The County Louth deputy told Irish state broadcaster RTE that he is ‘proud’ of his links to the Provisional IRA, according to the Irish Sun newspaper.
Adams then accused the Irish government of criticizing those links in a bid to deflect from day to day politics now that he is a member of the Dublin parliament.
He said, “Some of our opponents, and sections of the media, have used those issues in a despicable way to score points off me and Sinn Fein.
“When I ask the Taoiseach (Prime Minister) why 60,000 citizens have lost their medical cards in the last year, or why 375,000 citizens are on outpatient waiting lists, and then the Taoiseach challenges me on the IRA – that is just nonsensical.
“I have never disassociated myself from the IRA; I am very proud. I don’t think I did everything perfectly. I am a very flawed human being.
“But I am very proud of my involvement in Republican politics and am especially proud that Sinn Fein, with others, has been able to build peace and continues to.

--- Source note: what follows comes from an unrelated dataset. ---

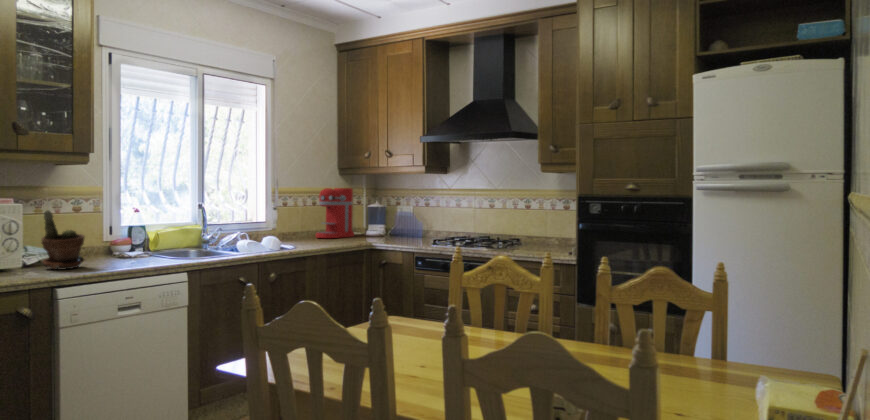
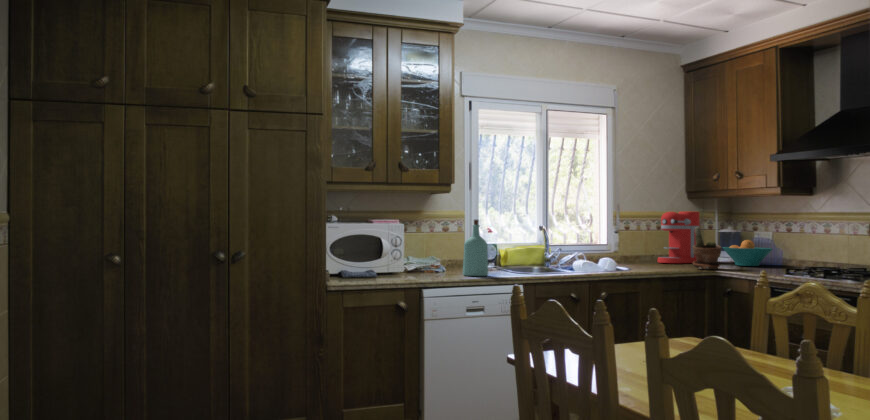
bottle: none [109,199,144,267] -> present [463,220,488,276]
potted plant: present [42,210,84,270] -> present [693,227,721,270]
fruit bowl: none [374,215,414,238] -> present [723,240,773,266]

“I spent Christmas with Richard Haas and the other party leaders trying to develop the peace process so it is a bit rich of the Taoiseach when asked questions about health or the environment to raise the issue of the IRA.
“I have asked the Taoiseach for a debate, a rational, reasonable, measured, sensible debate about the past. Let him facilitate that in the Dail (parliament).”
Adams also used the radio interview to defend previous remarks he made about the IRA murder of two Ulster police officers in 1989.
Pat Breen and Bob Buchanan were shot by the Provisionals, but Adams publicly claimed the IRA volunteers were ‘just doing their duty.’
The authorities on both sides of the border are currently investigating the killings and possible garda (Irish police) collusion via the Smithwick tribunal.
Adams told the This Week programme on RTE, “I am very mindful. I have been shot at; family members have been killed; neighbors, friends and comrades have been killed.
“So I am very conscious of the grief of the Breen and Buchanan families, but what I said reflected what the Smithwick Tribunal said.
“I think the garda (police) are getting a very bad deal out of eight years of an investigation where Smithwick made it clear there was no collusion.
“I’ve also said Breen and Buchanan were doing their duties as they saw it, as well as the IRA volunteers.
“Thankfully the war is over so one of the reasons to look at the past is to give victims closure and make sure the mistakes of the past are not repeated.”